The past few weeks on BBC have been book heaven for me. It culminates tomorrow night in a million books being given away to commemorate World Book Day. I loved the series written and presented by Sebastian Faulks - Faulks On Fiction (still on iPlayer until tomorrow in case you missed it). I have adored listening to Anne Robinson tease interesting quotes from her guests in My Life In Books. My favourite guest was the Dowager Duchess of Devonshire, what a fascinating life she has led. Another brilliant programme, again on the fabulous BBC, was about the evolution of the book cover.
I have loved immersing myself in this literary love-in. Books have shaped me, educated me and given me somewhere to escape to in times of need. I could not imagine life without them. Last night I heard an interview with Julie Nicholson on Radio 4, who daughter was lost in the 7/7 bombings. It was the best tribute to the written word I have heard in this past fortnight. The most touching part of the interview for me was when she said it had emerged during the past few months of this long inquest, that her daughter had been reading a book whilst on that fateful tube journey.
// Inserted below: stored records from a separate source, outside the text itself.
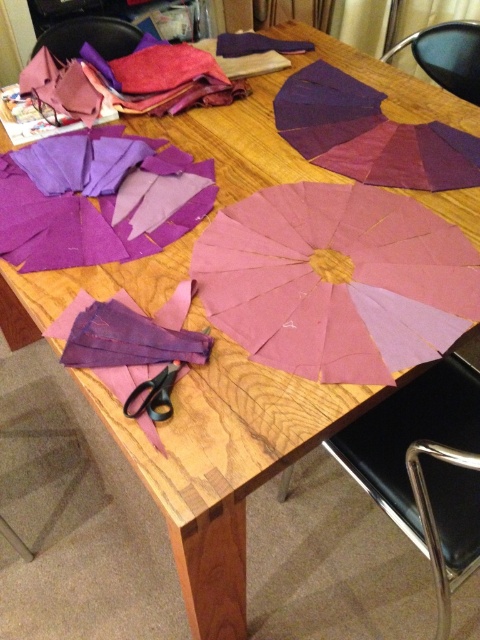
Who is positioned more to the right, purple paper umbrella at upper center or black plastic chair at upper right?

A: From the viewer's perspective, black plastic chair at upper right appears more on the right side.

Can you confirm if purple paper umbrella at upper center is smaller than black plastic chair at upper right?

Actually, purple paper umbrella at upper center might be larger than black plastic chair at upper right.

Between point (468, 186) and point (444, 24), which one is positioned behind?

The point (444, 24) is more distant.

Locate an element on the screen. The image size is (480, 640). purple paper umbrella at upper center is located at coordinates (370, 134).

Is black plastic chair at upper left thinner than black plastic scissors at lower left?

In fact, black plastic chair at upper left might be wider than black plastic scissors at lower left.

Which of these two, black plastic chair at upper left or black plastic scissors at lower left, stands shorter?

Standing shorter between the two is black plastic scissors at lower left.

Who is more distant from viewer, (95, 36) or (165, 381)?

The point (95, 36) is behind.

Where is `black plastic chair at upper left`? This screenshot has height=640, width=480. black plastic chair at upper left is located at coordinates (90, 36).

Is pink paper umbrella at center bigger than purple matte umbrella at center?

Correct, pink paper umbrella at center is larger in size than purple matte umbrella at center.

Is point (386, 280) positioned in front of point (455, 154)?

Yes, it is.

The image size is (480, 640). I want to click on pink paper umbrella at center, so click(336, 280).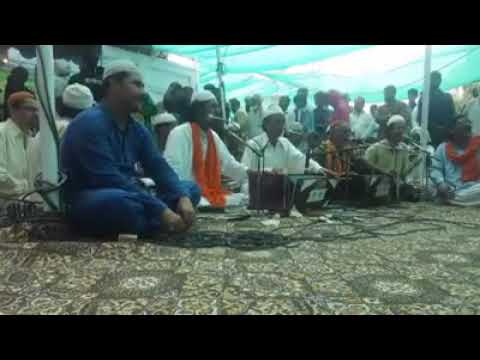
You are a GUI agent. You are given a task and a screenshot of the screen. Output one action in this format:
    pyautogui.click(x=<x>, y=<y>)
    Task: Click on the mic stands
    Image resolution: width=480 pixels, height=360 pixels.
    Given the screenshot: What is the action you would take?
    pyautogui.click(x=256, y=157), pyautogui.click(x=307, y=157), pyautogui.click(x=424, y=157)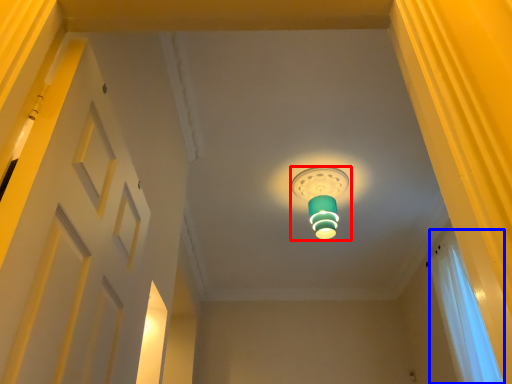
Question: Which of the following is the closest to the observer, lamp (highlighted by a red box) or curtain (highlighted by a blue box)?

Choices:
 (A) lamp
 (B) curtain

Answer: (B)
The police have found the book and identified it as Jennys by DNA testing. This gave her mother comfort and hope - that she had not looked into the bombers eyes, had not noticed her killer, but instead had been immersed in her book. Julie has now written a book herself, a tribute to her musically gifted daughter called A Song For Jenny. What a very fitting tribute to Jenny, to the strength and courage of Julie, and to books themselves.